Sempre que tenhamos esses meios ao nosso alcance, devemos usá-los para fazer com que a verdade chegue à sociedade. E mesmo que não seja esse o caso, existem meios de pelo menos repormos a verdade: uma carta de protesto, uma chamada telefônica, a intervenção num programa de radio ou num programa de auditório... Isso pode permitir que muitos ouçam a doutrina da Igreja sobre assuntos vitais para o bem da sociedade, ou saibam que existem homens de bem que não toleram o ataque leviano ou malévolo aos fundamentos morais do ser humano. Não permaneçamos passivos e encolhidos, pensando que podemos fazer pouco. Muitos poucos mudam o rumo de uma sociedade.

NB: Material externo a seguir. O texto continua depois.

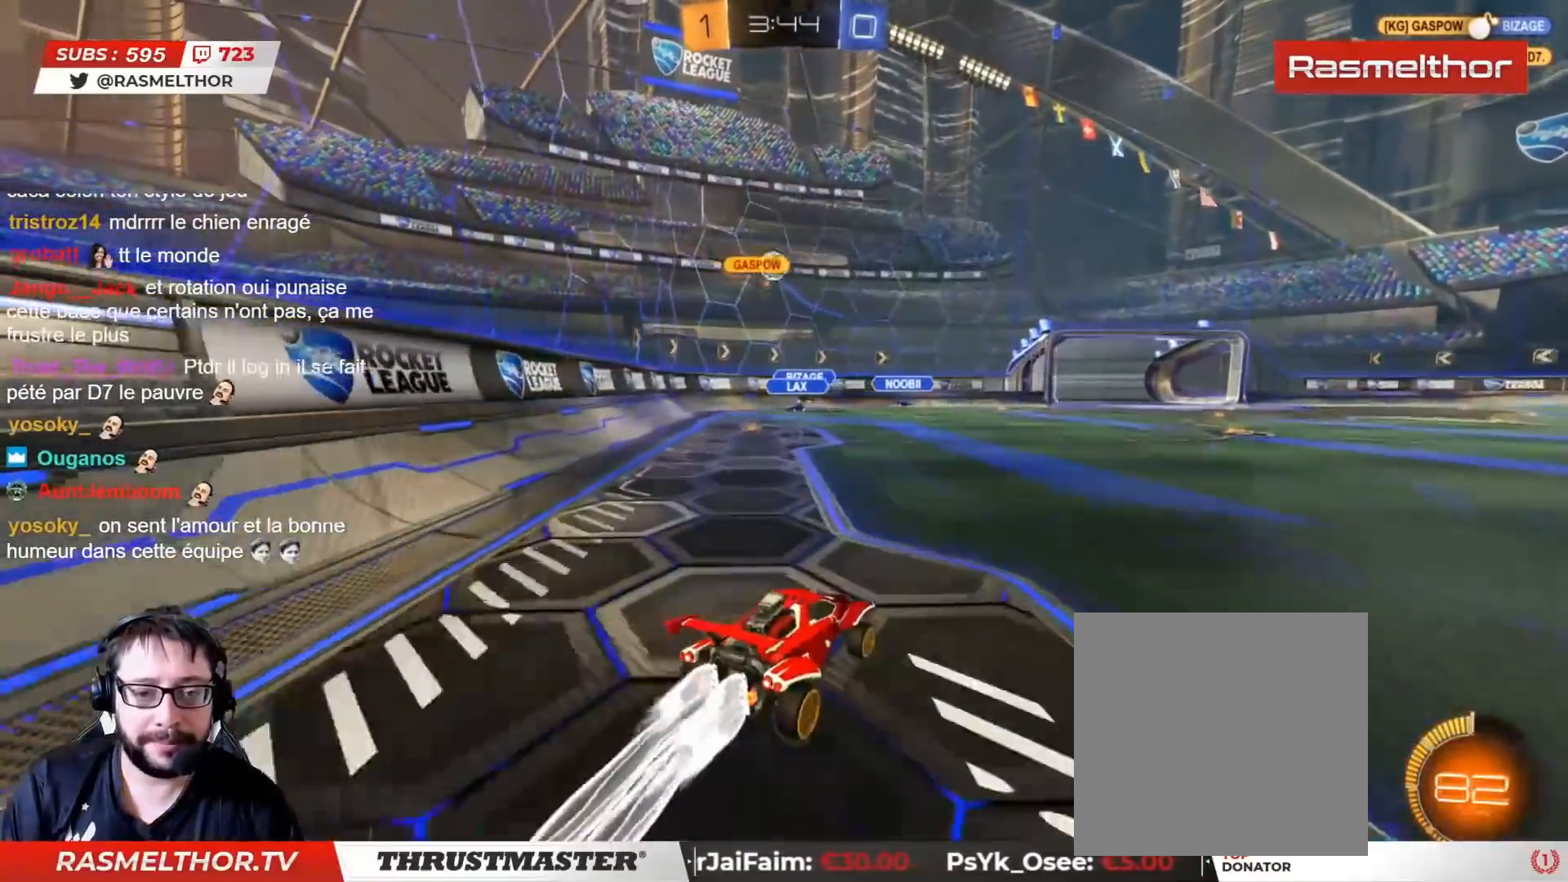
{"buttons": ["R2"], "left_stick": "center", "right_stick": "center", "events": [[50, "CIRCLE", "up"], [67, "left_stick", "down-left"], [83, "R2", "up"], [300, "left_stick", "center"], [333, "R2", "down"]]}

Ao terminarmos a nossa oração, recorramos a Nossa Senhora para sabermos viver em todo o momento a verdade sem concessões, e para sabermos dá-la a conhecer sem os entraves dos respeitos humanos ou da preguiça, causadores de tantas omissões. Peçamos uma vida sem duplicidade, sem a hipocrisia que Jesus tanto reprovou.

“«Tota pulchra es, Maria, et macula originalis non est in te!» – És toda formosa, Maria, e não há em ti mancha original!, canta alvoroçada a liturgia: não há nEla a menor sombra de duplicidade. Peço diariamente à nossa Mãe que saibamos abrir a alma na direção espiritual, para que a luz da graça ilumine toda a nossa conduta!

“– Se assim lhe suplicarmos, Maria nos obterá a valentia da sinceridade, para que nos cheguemos mais à Trindade Santíssima”18.

(1) Lc 12, 1-3; (2) cfr. Mt 23, 27; (3) Mt 5, 37; (4) cfr. Ti 1, 8; (5) São Beda, Comentário à Epístola de Tiago, 1, 8; (6) cfr. São Tomás de Aquino, Suma teológica, II-II, q. 109, a. 3, ad 3; (7) Réginald Garrigou-Lagrange, Las tres edades de la vida interior, vol. II; (8) Bem-aventurado Josemaría Escrivá, Sulco, n. 337; (9) Jo 14, 6; (10) cfr. Jo 1, 14; 17; (11) cfr. Jo 18, 37; (12) cfr. Jo 8, 44; (13) cfr. Jo 8, 42 e segs.; (14) Catecismo Romano, III, 9, n. 23; (15) cfr. Jo 1, 47; (16) cfr. Albino Luciani, Ilustríssimos senhores, pág. 141; (17) ibid., págs. 141-142; (18) Bem-aventurado Josemaría Escrivá, Sulco, n. 339.